Think of all the great magic tricks forever ruined by that nasty little stool pigeon, the Masked Magician, who finked out some of stage magic's most cherished mysteries. There's a character who gets who gets McClelland's three -assed pickled goat.

"He said his reason for doing what he did was that he wanted magic to further itself, and stop using archaic old ideas. In doing so, he has taken most of the major illusionary ideas, and exposed them, meaning that any other illusions that would have been done in the future can't be done - because he has exposed the principles. I think it's a sad commentary on this information age. I don't think we need that much information."

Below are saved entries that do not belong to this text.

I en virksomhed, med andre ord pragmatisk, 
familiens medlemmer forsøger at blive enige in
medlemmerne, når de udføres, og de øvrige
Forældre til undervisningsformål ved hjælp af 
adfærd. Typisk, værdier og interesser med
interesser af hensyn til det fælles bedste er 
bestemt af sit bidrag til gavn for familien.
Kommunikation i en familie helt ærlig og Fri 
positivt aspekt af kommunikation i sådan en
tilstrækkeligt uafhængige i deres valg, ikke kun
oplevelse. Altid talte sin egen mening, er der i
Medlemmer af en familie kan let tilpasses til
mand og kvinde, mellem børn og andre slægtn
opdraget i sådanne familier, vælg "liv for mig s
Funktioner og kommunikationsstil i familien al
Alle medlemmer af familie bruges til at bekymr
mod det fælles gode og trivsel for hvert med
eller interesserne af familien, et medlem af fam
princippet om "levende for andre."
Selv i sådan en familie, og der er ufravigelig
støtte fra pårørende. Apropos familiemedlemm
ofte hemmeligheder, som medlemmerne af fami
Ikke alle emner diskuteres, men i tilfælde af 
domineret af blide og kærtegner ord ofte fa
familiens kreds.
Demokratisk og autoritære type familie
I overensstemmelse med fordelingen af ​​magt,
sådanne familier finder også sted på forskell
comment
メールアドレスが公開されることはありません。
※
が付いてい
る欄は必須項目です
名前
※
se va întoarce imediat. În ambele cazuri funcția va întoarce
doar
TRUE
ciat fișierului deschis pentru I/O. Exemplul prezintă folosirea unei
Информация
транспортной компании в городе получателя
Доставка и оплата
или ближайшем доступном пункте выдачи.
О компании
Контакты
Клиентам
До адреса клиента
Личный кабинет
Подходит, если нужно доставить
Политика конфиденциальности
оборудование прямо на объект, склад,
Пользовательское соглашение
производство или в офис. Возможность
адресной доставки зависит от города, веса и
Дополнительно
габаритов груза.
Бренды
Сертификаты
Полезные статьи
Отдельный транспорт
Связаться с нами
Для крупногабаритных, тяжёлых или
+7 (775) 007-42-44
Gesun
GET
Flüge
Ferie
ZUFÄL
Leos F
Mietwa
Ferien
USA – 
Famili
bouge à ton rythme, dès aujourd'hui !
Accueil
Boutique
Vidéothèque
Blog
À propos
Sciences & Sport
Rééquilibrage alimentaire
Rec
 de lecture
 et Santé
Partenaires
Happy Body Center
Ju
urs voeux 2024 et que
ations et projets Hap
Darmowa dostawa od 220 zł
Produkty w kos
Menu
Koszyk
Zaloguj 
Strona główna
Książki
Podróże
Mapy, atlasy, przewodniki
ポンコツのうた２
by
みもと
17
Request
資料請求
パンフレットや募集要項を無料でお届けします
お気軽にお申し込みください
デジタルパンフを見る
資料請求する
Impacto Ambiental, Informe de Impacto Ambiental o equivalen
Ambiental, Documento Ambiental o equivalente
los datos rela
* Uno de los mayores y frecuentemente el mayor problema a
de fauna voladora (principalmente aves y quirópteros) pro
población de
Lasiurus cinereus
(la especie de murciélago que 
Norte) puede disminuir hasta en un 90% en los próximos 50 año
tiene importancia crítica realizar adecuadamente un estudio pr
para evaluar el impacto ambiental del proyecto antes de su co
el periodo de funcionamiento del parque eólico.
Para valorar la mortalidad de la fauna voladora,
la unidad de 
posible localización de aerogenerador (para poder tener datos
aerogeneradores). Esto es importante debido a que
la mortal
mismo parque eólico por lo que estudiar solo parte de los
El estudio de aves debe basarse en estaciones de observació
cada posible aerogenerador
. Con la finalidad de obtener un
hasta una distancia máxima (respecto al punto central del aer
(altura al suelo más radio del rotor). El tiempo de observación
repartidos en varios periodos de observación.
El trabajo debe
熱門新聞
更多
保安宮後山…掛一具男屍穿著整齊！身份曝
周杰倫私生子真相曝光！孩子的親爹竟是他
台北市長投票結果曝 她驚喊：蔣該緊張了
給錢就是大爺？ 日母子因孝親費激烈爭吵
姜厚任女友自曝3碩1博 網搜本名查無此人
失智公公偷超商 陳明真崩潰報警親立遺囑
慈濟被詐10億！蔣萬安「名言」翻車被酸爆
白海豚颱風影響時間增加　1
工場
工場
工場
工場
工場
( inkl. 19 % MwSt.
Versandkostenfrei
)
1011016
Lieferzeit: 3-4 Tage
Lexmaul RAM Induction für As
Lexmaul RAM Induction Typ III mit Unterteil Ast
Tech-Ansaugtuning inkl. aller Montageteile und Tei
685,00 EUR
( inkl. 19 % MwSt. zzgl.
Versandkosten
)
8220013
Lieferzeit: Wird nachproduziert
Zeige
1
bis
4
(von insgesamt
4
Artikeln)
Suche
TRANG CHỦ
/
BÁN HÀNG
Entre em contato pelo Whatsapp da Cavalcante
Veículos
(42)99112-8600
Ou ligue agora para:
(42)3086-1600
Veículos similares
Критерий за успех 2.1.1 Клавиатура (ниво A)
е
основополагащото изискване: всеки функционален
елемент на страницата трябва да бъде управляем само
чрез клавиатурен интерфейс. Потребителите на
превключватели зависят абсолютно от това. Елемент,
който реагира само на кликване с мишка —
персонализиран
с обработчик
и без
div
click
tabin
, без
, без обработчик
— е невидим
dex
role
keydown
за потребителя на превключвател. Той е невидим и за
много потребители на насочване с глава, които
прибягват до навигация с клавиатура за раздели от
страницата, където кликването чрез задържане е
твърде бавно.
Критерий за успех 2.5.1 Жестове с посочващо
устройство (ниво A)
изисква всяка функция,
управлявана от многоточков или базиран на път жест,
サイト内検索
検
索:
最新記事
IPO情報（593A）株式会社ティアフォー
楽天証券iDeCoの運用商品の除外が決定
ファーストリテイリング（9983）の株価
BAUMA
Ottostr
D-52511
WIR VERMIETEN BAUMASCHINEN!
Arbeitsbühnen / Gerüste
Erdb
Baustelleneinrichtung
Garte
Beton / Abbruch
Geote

Information all too often replaces imagination, and that's screwing with McClelland's stock in trade. " People are going out for these sensory like Phantom Menace, and the walk out going, 'That wasn't what I expected.' What the hell were they expecting, it's a 75 trillion dollar movie, and it is not good enough. Because of expectations are way out there. We've been seeing special effects how to shows and so on, so they are asking for things that are almost impossible.

"We're giving the audience a real, visceral look at life, this is not a trick. This is not a Magic Show. You are really seeing people eat glass, eat bugs, take darts in the back - you are seeing the real thing at the very moment you are sitting there. You are not separated, you're actually becoming part of a real, emotional event. And you walk away changed because of it."